The meeting ended with Joan and her husband, Ken, inviting Mum, Tracy, Aaron and me to share Christmas Day with them at their home. We talked about it over the phone and we all agreed. We promised to meet in Ontario for Christmas and for the first time, the four of us kids — along with Bryce’s adoptive sister, Karri, and other family members — would be together in the same place at the same time.

The rest of the summer was fairly quiet, but we kept in touch with Bryce and his family.

In October, just after I returned from a business trip to Mexico, my Mum was diagnosed with terminal cancer. The next five weeks in our family were filled with pain and grief, for everyone involved. My older brother and I both flew down to Kitchener to be with our mother and siblings.

During that five weeks, I remembered the words my mother had often said… “Before I die, I just want to know that he is healthy and happy.” When the diagnosis of cancer was made, doctors told us that our mother had probably been sick for years and very likely, she knew it. She hated doctors and resisted seeing them at any cost. We figure that she intuitively knew what was happening to her. She waited until she got her wish to meet the baby she had given up for adoption. Then, she gave up fighting the illness that had been consuming her for longer than any of us knew.

The first time the four of us kids were ever in the same place at the same time was at our mother’s side, as she lay dying. One of her dreams in life was to see us all together and we were able to make that dream come true for her. Sadly, that was the last Christmas gift we would ever give to our Mum. She passed away on December 8, 1999.

That Christmas season was particularly bittersweet. We were simultaneously grieving the loss of our mother and celebrating the reunion with our brother.

It didn’t really feel much like Christmas that year, but in any case, we decided to continue on with plans that had been made months before. The plan was for us to be with Bryce and his family on Christmas Day. That’s what Mum would have wanted and that’s what we did.

Before that though, we attended a special Christmas service at Bryce’s church. We were honoured by his minister, Rev. Kees, when he told us that every year they choose one family in the church to represent the spirit of Christmas. That year, the minister invited the Munn-Eaton family to light the Christmas candle in their church in Christmas Eve. Tracy, Aaron and I do not share the same faith as Bryce and his family, but family unity and love transcended religious denomination. We accepted, in honour of the spirit of Christmas and of family.

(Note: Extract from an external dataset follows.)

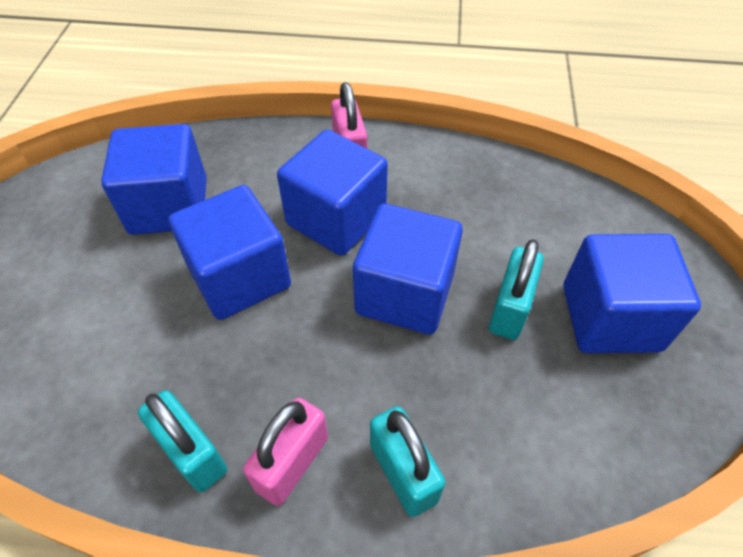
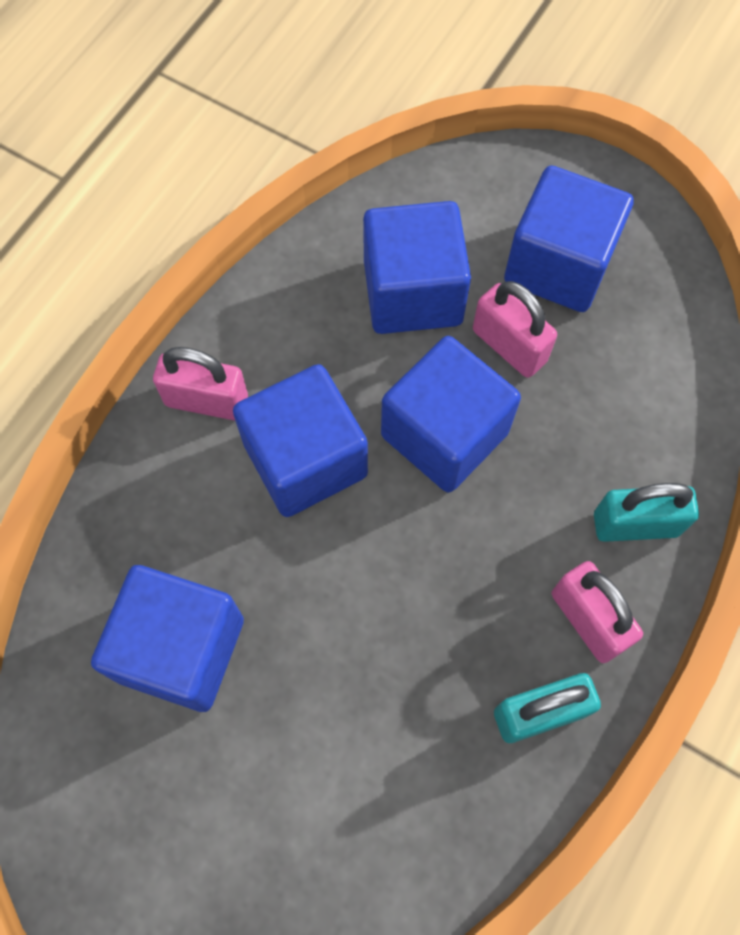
camera: 65 degrees left, 15 degrees up
blue cube [168,185,291,320] -> blue cube moved to [363,201,471,334]
turquoise padlock [489,239,544,340] -> pink padlock [473,281,557,378]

Since then, we have stayed in touch with Bryce and his family. In 2001, we were delighted to attend his wedding, officiated by the same Rev. Kees and be present as he married a delightful young lady named Marsha.

They have two wonderful children, Wesley and Katelyn. It somehow seems symbolic and very special that Bryce and Marsha have ushered in the next generation and giving us all an opportunity to embrace the cycle of life once again.

I waited for more than two decades to meet Andrew… Bryce… or as he is known to me, “Kid”, because he’s truly the best kid brother anyone could ever hope for… Definitely worth the wait.